Exercise description: May I please have every record restated word for word, with the images left out?

Extracted page text data
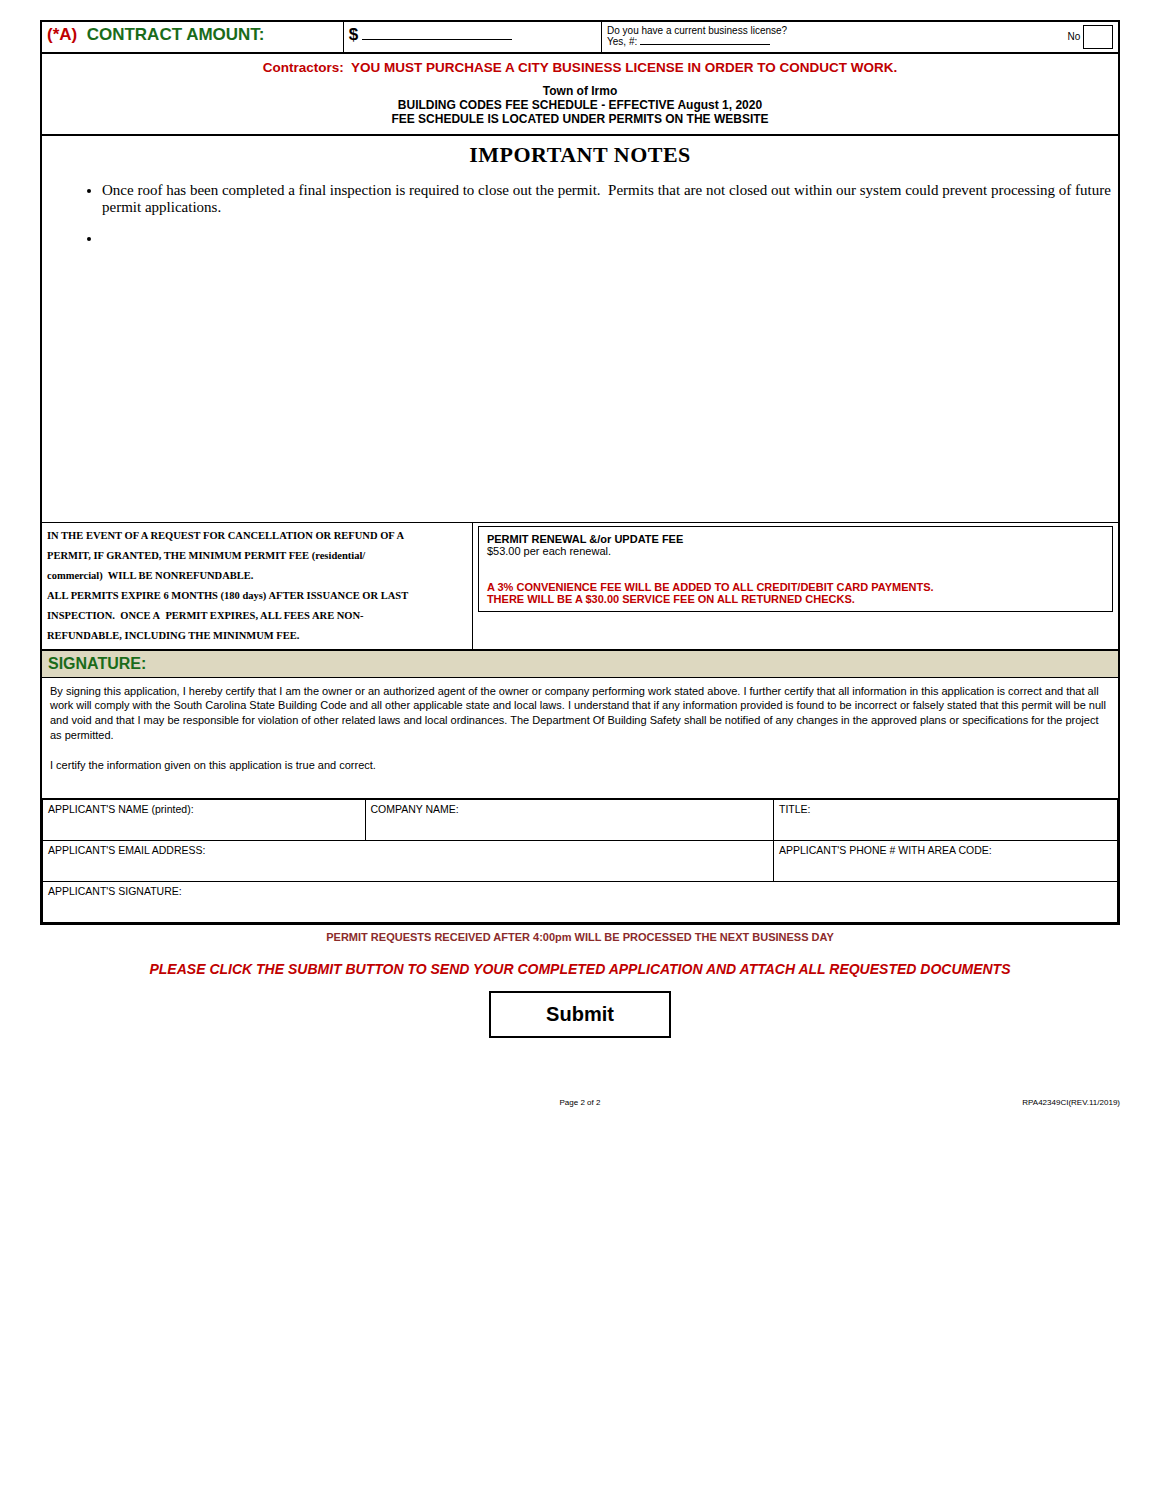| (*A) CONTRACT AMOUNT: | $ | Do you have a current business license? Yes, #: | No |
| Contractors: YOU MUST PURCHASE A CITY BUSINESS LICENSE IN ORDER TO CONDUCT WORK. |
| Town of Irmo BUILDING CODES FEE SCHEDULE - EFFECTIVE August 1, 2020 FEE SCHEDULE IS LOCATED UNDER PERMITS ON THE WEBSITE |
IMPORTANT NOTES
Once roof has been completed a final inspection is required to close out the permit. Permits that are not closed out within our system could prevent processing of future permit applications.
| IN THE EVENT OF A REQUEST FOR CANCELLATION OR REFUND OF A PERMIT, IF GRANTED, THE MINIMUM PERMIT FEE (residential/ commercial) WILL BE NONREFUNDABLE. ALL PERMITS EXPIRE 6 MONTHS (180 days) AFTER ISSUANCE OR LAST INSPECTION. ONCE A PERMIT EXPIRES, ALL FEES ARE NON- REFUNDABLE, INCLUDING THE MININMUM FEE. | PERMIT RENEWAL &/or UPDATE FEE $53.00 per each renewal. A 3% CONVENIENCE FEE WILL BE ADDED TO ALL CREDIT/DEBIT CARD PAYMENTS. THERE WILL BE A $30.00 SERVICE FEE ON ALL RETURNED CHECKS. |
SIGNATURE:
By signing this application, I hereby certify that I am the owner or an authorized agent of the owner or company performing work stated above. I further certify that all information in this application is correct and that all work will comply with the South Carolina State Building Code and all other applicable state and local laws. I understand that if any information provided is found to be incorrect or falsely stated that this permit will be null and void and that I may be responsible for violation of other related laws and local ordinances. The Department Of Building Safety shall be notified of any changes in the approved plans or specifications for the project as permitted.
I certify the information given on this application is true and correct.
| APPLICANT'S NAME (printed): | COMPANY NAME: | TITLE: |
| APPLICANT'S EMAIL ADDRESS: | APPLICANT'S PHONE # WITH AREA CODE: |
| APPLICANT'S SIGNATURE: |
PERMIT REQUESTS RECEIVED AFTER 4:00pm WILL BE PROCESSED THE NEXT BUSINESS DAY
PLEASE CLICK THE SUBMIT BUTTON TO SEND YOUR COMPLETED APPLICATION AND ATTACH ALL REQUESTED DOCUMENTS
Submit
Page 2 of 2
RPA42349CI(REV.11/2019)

Answer to the problem:
| (*A) CONTRACT AMOUNT: | $ | Do you have a current business license? Yes, #: | No |
| Contractors: YOU MUST PURCHASE A CITY BUSINESS LICENSE IN ORDER TO CONDUCT WORK. |
| Town of Irmo BUILDING CODES FEE SCHEDULE - EFFECTIVE August 1, 2020 FEE SCHEDULE IS LOCATED UNDER PERMITS ON THE WEBSITE |
IMPORTANT NOTES
Once roof has been completed a final inspection is required to close out the permit. Permits that are not closed out within our system could prevent processing of future permit applications.
| IN THE EVENT OF A REQUEST FOR CANCELLATION OR REFUND OF A PERMIT, IF GRANTED, THE MINIMUM PERMIT FEE (residential/ commercial) WILL BE NONREFUNDABLE. ALL PERMITS EXPIRE 6 MONTHS (180 days) AFTER ISSUANCE OR LAST INSPECTION. ONCE A PERMIT EXPIRES, ALL FEES ARE NON- REFUNDABLE, INCLUDING THE MININMUM FEE. | PERMIT RENEWAL &/or UPDATE FEE $53.00 per each renewal. A 3% CONVENIENCE FEE WILL BE ADDED TO ALL CREDIT/DEBIT CARD PAYMENTS. THERE WILL BE A $30.00 SERVICE FEE ON ALL RETURNED CHECKS. |
SIGNATURE:
By signing this application, I hereby certify that I am the owner or an authorized agent of the owner or company performing work stated above. I further certify that all information in this application is correct and that all work will comply with the South Carolina State Building Code and all other applicable state and local laws. I understand that if any information provided is found to be incorrect or falsely stated that this permit will be null and void and that I may be responsible for violation of other related laws and local ordinances. The Department Of Building Safety shall be notified of any changes in the approved plans or specifications for the project as permitted.
I certify the information given on this application is true and correct.
| APPLICANT'S NAME (printed): | COMPANY NAME: | TITLE: |
| APPLICANT'S EMAIL ADDRESS: | APPLICANT'S PHONE # WITH AREA CODE: |
| APPLICANT'S SIGNATURE: |
PERMIT REQUESTS RECEIVED AFTER 4:00pm WILL BE PROCESSED THE NEXT BUSINESS DAY
PLEASE CLICK THE SUBMIT BUTTON TO SEND YOUR COMPLETED APPLICATION AND ATTACH ALL REQUESTED DOCUMENTS
Submit
Page 2 of 2
RPA42349CI(REV.11/2019)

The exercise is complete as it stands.